Saved data entries
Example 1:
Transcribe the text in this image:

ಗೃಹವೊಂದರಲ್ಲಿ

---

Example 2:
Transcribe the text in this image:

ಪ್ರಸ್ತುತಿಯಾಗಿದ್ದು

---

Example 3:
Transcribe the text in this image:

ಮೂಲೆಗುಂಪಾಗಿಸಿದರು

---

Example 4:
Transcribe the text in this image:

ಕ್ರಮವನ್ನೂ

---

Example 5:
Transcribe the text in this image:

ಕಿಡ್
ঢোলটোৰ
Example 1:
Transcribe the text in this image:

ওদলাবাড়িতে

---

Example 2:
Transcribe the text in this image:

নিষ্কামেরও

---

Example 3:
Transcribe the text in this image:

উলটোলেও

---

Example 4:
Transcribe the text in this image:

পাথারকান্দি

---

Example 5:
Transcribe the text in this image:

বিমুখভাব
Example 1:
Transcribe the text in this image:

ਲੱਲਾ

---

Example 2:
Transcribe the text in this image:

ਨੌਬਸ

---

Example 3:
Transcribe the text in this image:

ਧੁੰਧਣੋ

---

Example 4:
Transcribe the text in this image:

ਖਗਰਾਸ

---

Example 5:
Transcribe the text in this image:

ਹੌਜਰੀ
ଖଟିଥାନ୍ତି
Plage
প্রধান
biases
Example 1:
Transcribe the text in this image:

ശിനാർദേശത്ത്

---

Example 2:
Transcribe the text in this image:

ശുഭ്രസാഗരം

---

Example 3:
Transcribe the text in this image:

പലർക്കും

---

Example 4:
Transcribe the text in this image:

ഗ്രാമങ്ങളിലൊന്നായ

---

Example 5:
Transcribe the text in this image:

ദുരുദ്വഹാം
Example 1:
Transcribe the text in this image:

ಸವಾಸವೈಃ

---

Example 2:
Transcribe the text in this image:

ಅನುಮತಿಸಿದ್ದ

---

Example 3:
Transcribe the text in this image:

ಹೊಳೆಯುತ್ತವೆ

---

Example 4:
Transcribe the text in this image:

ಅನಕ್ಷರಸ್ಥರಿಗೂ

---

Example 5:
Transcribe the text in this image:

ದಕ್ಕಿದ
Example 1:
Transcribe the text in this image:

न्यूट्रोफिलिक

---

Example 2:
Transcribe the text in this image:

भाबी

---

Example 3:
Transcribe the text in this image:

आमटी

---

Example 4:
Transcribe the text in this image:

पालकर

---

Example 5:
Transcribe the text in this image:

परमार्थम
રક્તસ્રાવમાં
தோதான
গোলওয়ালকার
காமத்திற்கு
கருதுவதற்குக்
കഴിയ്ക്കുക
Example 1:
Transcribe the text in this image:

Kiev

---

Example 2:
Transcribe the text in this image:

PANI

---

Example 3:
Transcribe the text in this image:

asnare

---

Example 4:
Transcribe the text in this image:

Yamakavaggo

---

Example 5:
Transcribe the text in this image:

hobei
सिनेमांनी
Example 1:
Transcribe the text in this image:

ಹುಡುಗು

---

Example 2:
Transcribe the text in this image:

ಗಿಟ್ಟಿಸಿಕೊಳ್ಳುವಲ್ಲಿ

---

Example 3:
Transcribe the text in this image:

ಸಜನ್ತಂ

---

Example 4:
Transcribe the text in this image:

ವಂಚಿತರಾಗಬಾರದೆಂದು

## What the exercise asks
Provide a verbatim copy of all the entries.

## Response box
Example 1:
Transcribe the text in this image:

ಗೃಹವೊಂದರಲ್ಲಿ

---

Example 2:
Transcribe the text in this image:

ಪ್ರಸ್ತುತಿಯಾಗಿದ್ದು

---

Example 3:
Transcribe the text in this image:

ಮೂಲೆಗುಂಪಾಗಿಸಿದರು

---

Example 4:
Transcribe the text in this image:

ಕ್ರಮವನ್ನೂ

---

Example 5:
Transcribe the text in this image:

ಕಿಡ್
ঢোলটোৰ
Example 1:
Transcribe the text in this image:

ওদলাবাড়িতে

---

Example 2:
Transcribe the text in this image:

নিষ্কামেরও

---

Example 3:
Transcribe the text in this image:

উলটোলেও

---

Example 4:
Transcribe the text in this image:

পাথারকান্দি

---

Example 5:
Transcribe the text in this image:

বিমুখভাব
Example 1:
Transcribe the text in this image:

ਲੱਲਾ

---

Example 2:
Transcribe the text in this image:

ਨੌਬਸ

---

Example 3:
Transcribe the text in this image:

ਧੁੰਧਣੋ

---

Example 4:
Transcribe the text in this image:

ਖਗਰਾਸ

---

Example 5:
Transcribe the text in this image:

ਹੌਜਰੀ
ଖଟିଥାନ୍ତି
Plage
প্রধান
biases
Example 1:
Transcribe the text in this image:

ശിനാർദേശത്ത്

---

Example 2:
Transcribe the text in this image:

ശുഭ്രസാഗരം

---

Example 3:
Transcribe the text in this image:

പലർക്കും

---

Example 4:
Transcribe the text in this image:

ഗ്രാമങ്ങളിലൊന്നായ

---

Example 5:
Transcribe the text in this image:

ദുരുദ്വഹാം
Example 1:
Transcribe the text in this image:

ಸವಾಸವೈಃ

---

Example 2:
Transcribe the text in this image:

ಅನುಮತಿಸಿದ್ದ

---

Example 3:
Transcribe the text in this image:

ಹೊಳೆಯುತ್ತವೆ

---

Example 4:
Transcribe the text in this image:

ಅನಕ್ಷರಸ್ಥರಿಗೂ

---

Example 5:
Transcribe the text in this image:

ದಕ್ಕಿದ
Example 1:
Transcribe the text in this image:

न्यूट्रोफिलिक

---

Example 2:
Transcribe the text in this image:

भाबी

---

Example 3:
Transcribe the text in this image:

आमटी

---

Example 4:
Transcribe the text in this image:

पालकर

---

Example 5:
Transcribe the text in this image:

परमार्थम
રક્તસ્રાવમાં
தோதான
গোলওয়ালকার
காமத்திற்கு
கருதுவதற்குக்
കഴിയ്ക്കുക
Example 1:
Transcribe the text in this image:

Kiev

---

Example 2:
Transcribe the text in this image:

PANI

---

Example 3:
Transcribe the text in this image:

asnare

---

Example 4:
Transcribe the text in this image:

Yamakavaggo

---

Example 5:
Transcribe the text in this image:

hobei
सिनेमांनी
Example 1:
Transcribe the text in this image:

ಹುಡುಗು

---

Example 2:
Transcribe the text in this image:

ಗಿಟ್ಟಿಸಿಕೊಳ್ಳುವಲ್ಲಿ

---

Example 3:
Transcribe the text in this image:

ಸಜನ್ತಂ

---

Example 4:
Transcribe the text in this image:

ವಂಚಿತರಾಗಬಾರದೆಂದು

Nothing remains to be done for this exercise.